In the central town of Zawaida, Associated Press footage showed inundated tents Tuesday morning, with people trying to rebuild their shelters.
Yasmin Shalha, a displaced woman from the northern town of Beit Lahiya, stood against winds that lifted the tarps of tents around her as she stitched hers back together with needle and thread. She said it had fallen on top of her family the night before, as they slept.
“The winds were very, very strong. The tent collapsed over us,” the mother of five told AP. “As you can see, our situation is dire.”
On the shore in southern Gaza, tents were swept into the Mediterranean. Families pulled what was left from the sea, while some built sand barriers to hold back rising water.
“The sea took our mattresses, our tents, our food and everything we owned,” Shaban Abu Ishaq said, as he dragged part of his tent out of the sea in the Muwasi area of Khan Younis.
Mohamed Al-Sawalha, a 72-year-old man from the northern refugee camp of Jabaliya, said the conditions most Palestinians in Gaza endure are barely livable.
“It doesn’t work neither in summer nor in winter,” he said of the tent. “We left behind houses and buildings (with) doors that could be opened and closed. Now we live in a tent. Even sheep don’t live like we do.”
Residents aren’t able to return to their homes in Israeli-controlled areas of the Gaza Strip.
Child death toll in Gaza rises
Gaza’s Health Ministry said the 1-year-old in the central town of Deir Al-Balah was the seventh fatality due to the cold conditions since winter started. Others included a baby just seven days old and a 4-year-old girl, whose deaths were announced Monday.

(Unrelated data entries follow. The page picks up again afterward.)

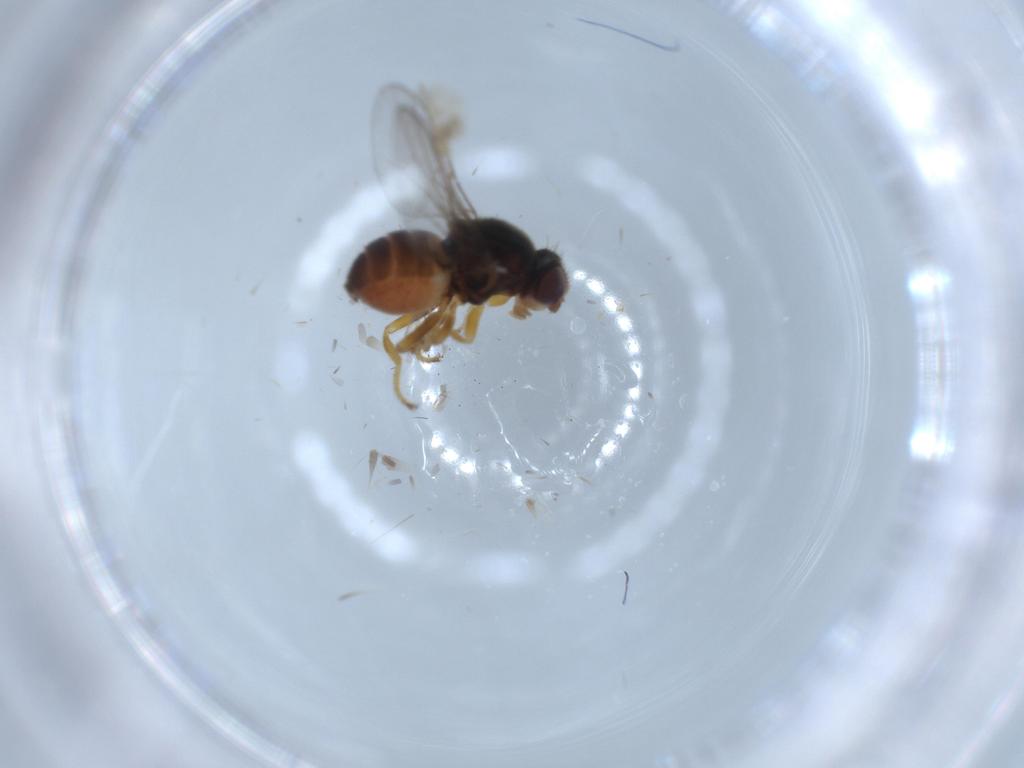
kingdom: Animalia
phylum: Arthropoda
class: Insecta
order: Diptera
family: Chloropidae
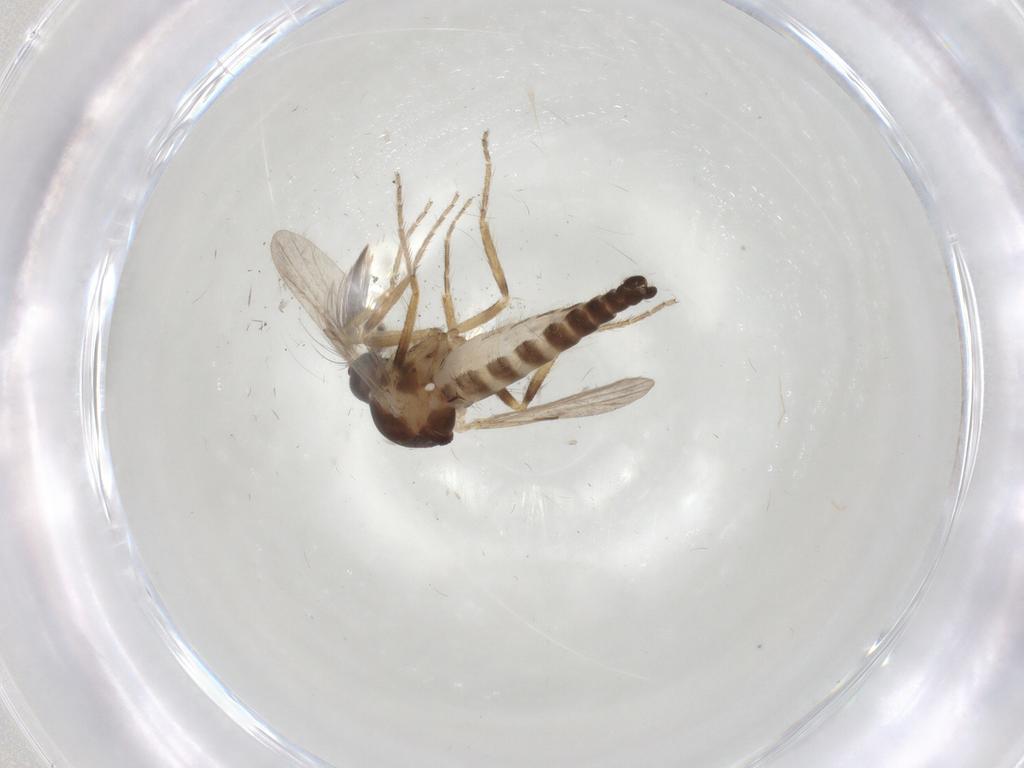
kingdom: Animalia
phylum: Arthropoda
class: Insecta
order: Diptera
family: Ceratopogonidae
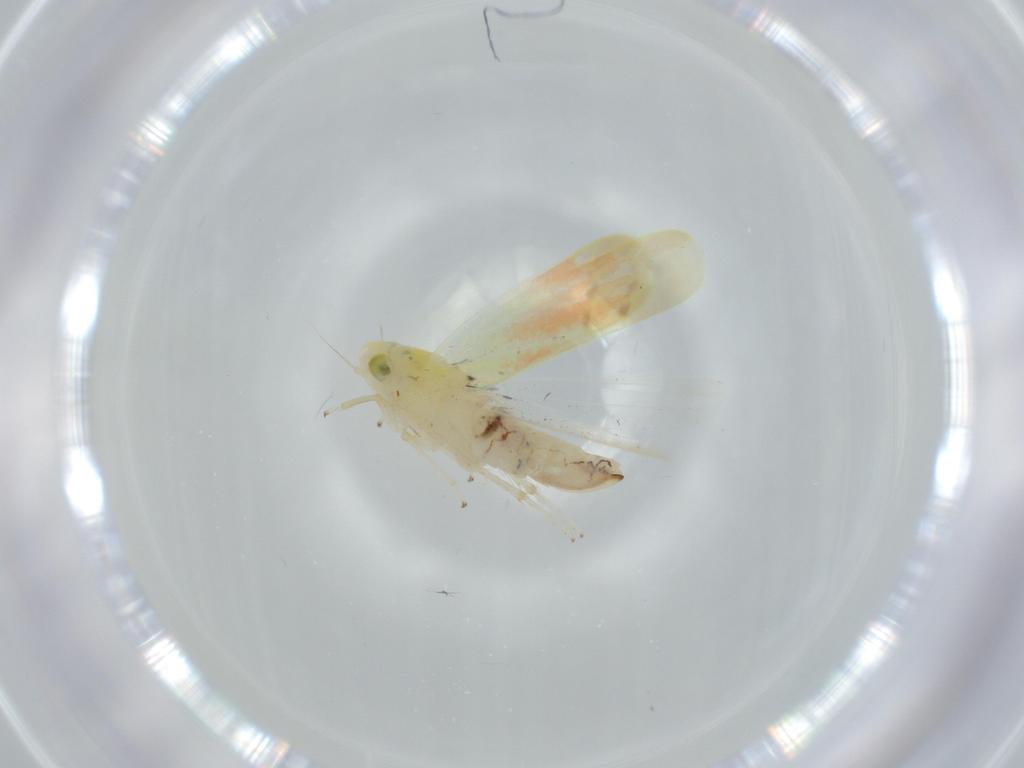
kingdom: Animalia
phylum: Arthropoda
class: Insecta
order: Hemiptera
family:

The ministry, part of the Hamas-run government, says more than 440 people were killed by Israeli fire and their bodies brought to hospitals since the ceasefire went into effect. The ministry maintains detailed casualty records that are seen as generally reliable by UN agencies and independent experts.
UNICEF spokesman James Elder said Tuesday at least 100 children under the age of 18 — 60 boys and 40 girls — have been killed since the truce began due to military operations, including drone strikes, airstrikes, tank shelling and use of live ammunition. Those figures, he said, reflect incidents where enough details have been compiled to warrant recording, but the total toll is expected to be higher. He said hundreds of children have been wounded.
While “bombings and shootings have slowed” during the ceasefire, they have not stopped, Elder told reporters at a UN briefing in Geneva by video from Gaza City. “So what the world now calls calm would be considered a crisis anywhere else,” he said.
Gaza’s population of more than 2 million people has been struggling to keep the cold weather and storms at bay while facing shortages of humanitarian aid and a lack of more substantial temporary housing, which is badly needed during the winter months. It’s the third winter since the war between Israel and Hamas started on Oct. 7, 2023, when militants stormed into southern Israel and killed around 1,200 people and abducted 251 others into Gaza.
Gaza’s Health Ministry says more than 71,400 Palestinians have been killed in Israel’s retaliatory offensive.